APPLES:  One whole apple contains about 95 calories and 4.4 grams of fiber.  They are good sources of vitamins C, K and potassium as well as antioxidants.  A Korean study from the journal Biofactors reported that apples contained the phytochemicals called flavonoids, such as quercetin, epicatechin, and procyanidin, thought to be cancer preventers.  From the Nurses Health Study and the Health Professional’s Follow-up study, women who consumed at least one serving a day of apples and pears had a reduced risk of lung cancer.  But be careful of the pesticides with apples.  The Environmental Working Group put apples on its list of twelve foods most contaminated with pesticides.  Peeling could help.

BANANAS:  Bananas are an excellent source of vitamin B6 and C, fiber, potassium.  They also offer us antioxidants in the form of phenols.  They are high in carbohydrates (27 grams) in 1 medium banana, but also give us 3.1 grams of fiber.  They come in at 105 calories.  Although high in carbohydrates, the glycemic load of bananas is only 12, which is considered a “medium” effect on blood glucose.  The less ripe it is, the better on blood glucose.

In the International Journal of Cancer in 2009, a study was published that reported bananas as one of the eight specific fruits and vegetables associated with a lower risk of breast cancer in Chinese women.  Another study published in the journal Nutrition and Cancer reported that a high intake of bananas was the best predictor for preventing colorectal cancer.

BLUEBERRIES:  One cup of blueberries contains 84 calories and 3.6 grams of fiber.  They are mostly known for their antioxidant power, but are an excellent source of vitamins C and K.   The known antioxidants are anthocyanins, kaempferol, and stilbenes.  From a study on nurses in 2007 in the International Journal of Cancer, a high level of intake of these compounds was associated with a lower risk of ovarian cancer.  Kaempferol has been shown to reduce lung cancer risk in smokers and inflammation. Pterostilbene has been reported to have anti-cancer effects from studies on human colon cancer cells.

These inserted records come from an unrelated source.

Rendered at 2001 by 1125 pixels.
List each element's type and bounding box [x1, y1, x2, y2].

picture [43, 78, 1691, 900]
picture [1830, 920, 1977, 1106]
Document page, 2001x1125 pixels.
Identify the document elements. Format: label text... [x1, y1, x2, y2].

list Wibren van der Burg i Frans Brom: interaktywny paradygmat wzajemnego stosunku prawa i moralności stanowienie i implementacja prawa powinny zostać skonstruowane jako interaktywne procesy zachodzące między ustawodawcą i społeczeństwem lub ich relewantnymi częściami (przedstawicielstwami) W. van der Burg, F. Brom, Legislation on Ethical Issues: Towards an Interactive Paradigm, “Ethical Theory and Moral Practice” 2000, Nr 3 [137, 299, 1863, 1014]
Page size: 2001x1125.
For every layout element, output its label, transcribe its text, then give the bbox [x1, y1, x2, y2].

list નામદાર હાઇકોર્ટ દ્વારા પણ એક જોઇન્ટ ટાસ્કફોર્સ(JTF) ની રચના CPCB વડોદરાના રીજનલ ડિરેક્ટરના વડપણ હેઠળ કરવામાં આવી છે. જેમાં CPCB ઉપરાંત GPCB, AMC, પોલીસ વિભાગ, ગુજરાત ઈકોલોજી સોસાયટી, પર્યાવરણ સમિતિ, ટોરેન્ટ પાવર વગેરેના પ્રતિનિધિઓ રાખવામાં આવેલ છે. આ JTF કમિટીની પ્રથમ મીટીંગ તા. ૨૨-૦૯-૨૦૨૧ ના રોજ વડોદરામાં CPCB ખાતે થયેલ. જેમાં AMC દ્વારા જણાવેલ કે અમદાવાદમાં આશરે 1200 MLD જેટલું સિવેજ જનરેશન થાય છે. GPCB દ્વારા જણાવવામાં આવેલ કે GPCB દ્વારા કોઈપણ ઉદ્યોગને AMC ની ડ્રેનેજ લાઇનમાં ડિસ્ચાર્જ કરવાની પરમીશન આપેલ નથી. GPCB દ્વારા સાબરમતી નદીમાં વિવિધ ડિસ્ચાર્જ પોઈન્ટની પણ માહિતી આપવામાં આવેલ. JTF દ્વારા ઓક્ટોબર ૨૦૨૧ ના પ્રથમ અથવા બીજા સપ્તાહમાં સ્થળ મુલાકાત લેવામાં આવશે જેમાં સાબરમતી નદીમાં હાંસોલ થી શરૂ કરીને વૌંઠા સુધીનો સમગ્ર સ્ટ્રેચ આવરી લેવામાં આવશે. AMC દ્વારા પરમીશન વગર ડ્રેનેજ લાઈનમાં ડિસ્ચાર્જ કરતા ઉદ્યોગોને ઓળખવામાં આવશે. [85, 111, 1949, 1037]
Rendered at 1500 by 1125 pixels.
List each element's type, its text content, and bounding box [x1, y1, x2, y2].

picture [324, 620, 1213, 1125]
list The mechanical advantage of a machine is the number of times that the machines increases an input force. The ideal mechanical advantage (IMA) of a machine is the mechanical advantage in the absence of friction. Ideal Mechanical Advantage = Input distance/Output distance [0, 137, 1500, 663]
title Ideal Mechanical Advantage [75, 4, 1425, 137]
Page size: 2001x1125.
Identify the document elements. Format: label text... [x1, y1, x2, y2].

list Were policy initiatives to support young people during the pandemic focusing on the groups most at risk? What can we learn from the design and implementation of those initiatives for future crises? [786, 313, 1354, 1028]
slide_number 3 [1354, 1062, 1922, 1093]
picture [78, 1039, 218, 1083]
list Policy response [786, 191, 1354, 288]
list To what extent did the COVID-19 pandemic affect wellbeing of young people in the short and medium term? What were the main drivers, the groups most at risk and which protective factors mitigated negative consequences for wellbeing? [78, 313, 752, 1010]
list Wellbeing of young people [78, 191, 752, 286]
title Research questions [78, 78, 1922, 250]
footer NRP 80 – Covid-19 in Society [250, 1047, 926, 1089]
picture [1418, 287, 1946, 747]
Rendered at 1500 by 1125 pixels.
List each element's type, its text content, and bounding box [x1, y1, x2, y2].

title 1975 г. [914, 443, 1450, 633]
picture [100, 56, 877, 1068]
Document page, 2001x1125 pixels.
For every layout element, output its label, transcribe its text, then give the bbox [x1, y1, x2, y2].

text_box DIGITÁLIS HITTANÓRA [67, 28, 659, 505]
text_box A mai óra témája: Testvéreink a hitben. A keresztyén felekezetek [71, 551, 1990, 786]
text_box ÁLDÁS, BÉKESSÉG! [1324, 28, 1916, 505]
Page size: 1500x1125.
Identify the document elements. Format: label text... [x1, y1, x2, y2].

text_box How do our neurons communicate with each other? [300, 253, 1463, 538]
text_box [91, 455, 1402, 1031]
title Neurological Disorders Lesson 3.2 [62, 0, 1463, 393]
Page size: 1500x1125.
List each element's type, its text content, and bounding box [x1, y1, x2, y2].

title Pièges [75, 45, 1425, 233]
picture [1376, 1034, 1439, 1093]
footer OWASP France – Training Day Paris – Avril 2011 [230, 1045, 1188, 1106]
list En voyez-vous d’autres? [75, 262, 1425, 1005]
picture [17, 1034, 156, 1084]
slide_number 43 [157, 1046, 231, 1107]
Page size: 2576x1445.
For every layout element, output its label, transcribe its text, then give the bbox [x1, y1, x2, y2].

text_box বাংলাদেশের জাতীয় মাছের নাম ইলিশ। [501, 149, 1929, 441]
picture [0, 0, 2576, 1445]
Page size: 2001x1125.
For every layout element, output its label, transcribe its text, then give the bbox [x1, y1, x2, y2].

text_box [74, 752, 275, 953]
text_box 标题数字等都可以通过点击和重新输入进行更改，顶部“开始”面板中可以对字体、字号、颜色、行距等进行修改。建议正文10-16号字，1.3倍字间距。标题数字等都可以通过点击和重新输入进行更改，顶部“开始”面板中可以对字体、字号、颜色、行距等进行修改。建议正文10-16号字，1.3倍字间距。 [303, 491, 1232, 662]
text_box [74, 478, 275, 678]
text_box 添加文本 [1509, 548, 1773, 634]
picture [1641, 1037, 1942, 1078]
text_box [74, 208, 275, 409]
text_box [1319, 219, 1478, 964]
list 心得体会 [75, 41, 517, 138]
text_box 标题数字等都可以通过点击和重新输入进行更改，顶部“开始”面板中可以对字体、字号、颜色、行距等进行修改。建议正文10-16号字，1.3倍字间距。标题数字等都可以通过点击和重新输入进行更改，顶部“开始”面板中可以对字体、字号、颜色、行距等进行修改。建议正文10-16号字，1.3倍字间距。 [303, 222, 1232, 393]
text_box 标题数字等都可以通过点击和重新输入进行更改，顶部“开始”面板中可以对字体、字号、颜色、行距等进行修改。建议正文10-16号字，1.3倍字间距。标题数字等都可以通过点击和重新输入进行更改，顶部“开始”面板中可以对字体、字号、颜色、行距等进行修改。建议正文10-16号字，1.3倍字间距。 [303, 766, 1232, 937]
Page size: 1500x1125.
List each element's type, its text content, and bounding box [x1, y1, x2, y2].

BROCCOLI:  1 cup of broccoli (fresh or frozen) has only 55 calories, 3.7 grams of protein, 11 grams of carbohydrate and a generous 5.1 grams of fiber.  One serving provides vitamin C and K, and half the daily requirement for vitamin A. It is loaded with phytochemicals that include:  glucosinolates, dithiolthiones, indoles , glucoraphanin, s-methyl cysteine sulfoxide, isothiocyanates, and indole-3-carbinol.  Probably the most studied phytochemical is sulforaphane.   Most of these phytochemicals have been shown to be powerful cancer fighters, at least in animal studies.  One study of 66,940 women with the highest flavonoid phytochemical intake had a 25% lower risk of ovarian cancer when compared with those consuming the least.  A study from the Journal of the National Cancer Institute found it to reduce the risk of progressive prostate cancer.  Other studies have shown that the mortality rates of laboratory animals exposed to radiation could be reduced significantly by feeding of broccoli and cabbage. Several isothiocyanates have been shown to inhibit tumors, induced by chemical carcinogens.  Indoles also play a role in cancer prevention. Rats fed with the indole glucobrassicin demonstrated lower incidences of chemically induced tumors. Research has suggested that the compounds in broccoli can protect the eyes against macular degeneration. Also,many studies indicate that sulforaphane may act as an antibiotic against Helicobacter and might be used to eradicate resistant strains of Helicobacter pylori, a possible risk factor for stomach cancer. Pesticide Alert – try to buy organic here.